Jeep Cherokee £40,000 est
FACELIFTED CHEROKEE LOOKS BETTER, BUT WE’D STRUGGLE TO RECOMMEND IT
Just like Trump’s White House, the Jeep Cherokee has a problem with communication: it’s difficult to explain why you’d buy one over a Compass, let alone the more regular rivals. The main issue is that the car lacks identity, it just doesn’t have the inimitable Jeep attitude that, say, the Wrangler has by the shed load.
However, what this facelift does have are new headlights. Also, the rear styling has been tweaked, the satnav has been updated as part of an interior refresh (the Cherokee now has Apple CarPlay and Android Auto), there are minor suspension alterations and, in Europe at least, the front-wheel-drive option is now available with the nine-speed auto ’box. Annoyingly, here in the UK, Jeep has elected not to take that version.
The Cherokee isn’t due to launch here until early 2019, and even then engine choices are limited. To one. Our only choice is the 2.2-litre 192bhp MultiJet. A 2.0-litre petrol is due at some point, but there’s no word yet on whether the UK will get it. And anyone hoping for a plug-in will have an even longer wait – it ain’t coming.

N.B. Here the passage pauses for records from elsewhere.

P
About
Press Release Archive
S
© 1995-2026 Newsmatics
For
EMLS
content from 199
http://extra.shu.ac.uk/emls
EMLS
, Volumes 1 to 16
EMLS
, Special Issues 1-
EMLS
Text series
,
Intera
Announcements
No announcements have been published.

So, to the 2.2 diesel. It’s an unremarkable engine – just about quiet enough, just about quick enough, but the real disappointment is the CO2 figure: 175g/km is a long way off the class best. And that’s based on the old NEDC figures – the new, more rigorous, WLTP test will make it even less competitive.

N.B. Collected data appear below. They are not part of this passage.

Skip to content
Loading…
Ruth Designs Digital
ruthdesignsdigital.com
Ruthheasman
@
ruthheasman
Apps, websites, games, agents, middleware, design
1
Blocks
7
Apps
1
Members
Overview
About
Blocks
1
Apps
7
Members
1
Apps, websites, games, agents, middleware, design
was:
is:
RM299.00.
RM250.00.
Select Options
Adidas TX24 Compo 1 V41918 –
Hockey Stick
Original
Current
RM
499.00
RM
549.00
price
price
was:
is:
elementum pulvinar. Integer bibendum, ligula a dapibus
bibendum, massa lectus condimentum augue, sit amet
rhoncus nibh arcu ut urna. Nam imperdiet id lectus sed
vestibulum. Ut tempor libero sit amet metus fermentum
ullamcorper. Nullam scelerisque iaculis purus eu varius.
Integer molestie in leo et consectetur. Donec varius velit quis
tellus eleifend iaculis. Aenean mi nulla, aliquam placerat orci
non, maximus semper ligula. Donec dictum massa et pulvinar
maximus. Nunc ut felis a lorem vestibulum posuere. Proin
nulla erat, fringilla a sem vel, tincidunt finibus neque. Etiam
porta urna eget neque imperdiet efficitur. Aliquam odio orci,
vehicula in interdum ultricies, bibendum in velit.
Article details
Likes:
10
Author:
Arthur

Ride and handling are, like the engine, a bit middling. It’s comfortable and easy to drive, but the steering’s numb and it doesn’t corner as well as rivals, despite having independent front and multi-link rear suspension. Again, nothing to distinguish it.
Which is a pity. With all the heritage, a Jeep should be able to sell itself – take a peek at the back catalogue and you’ll be scanning the classifieds for SJ Cherokees in no time. We can’t see the same thing happening with this one in 30 years’ time.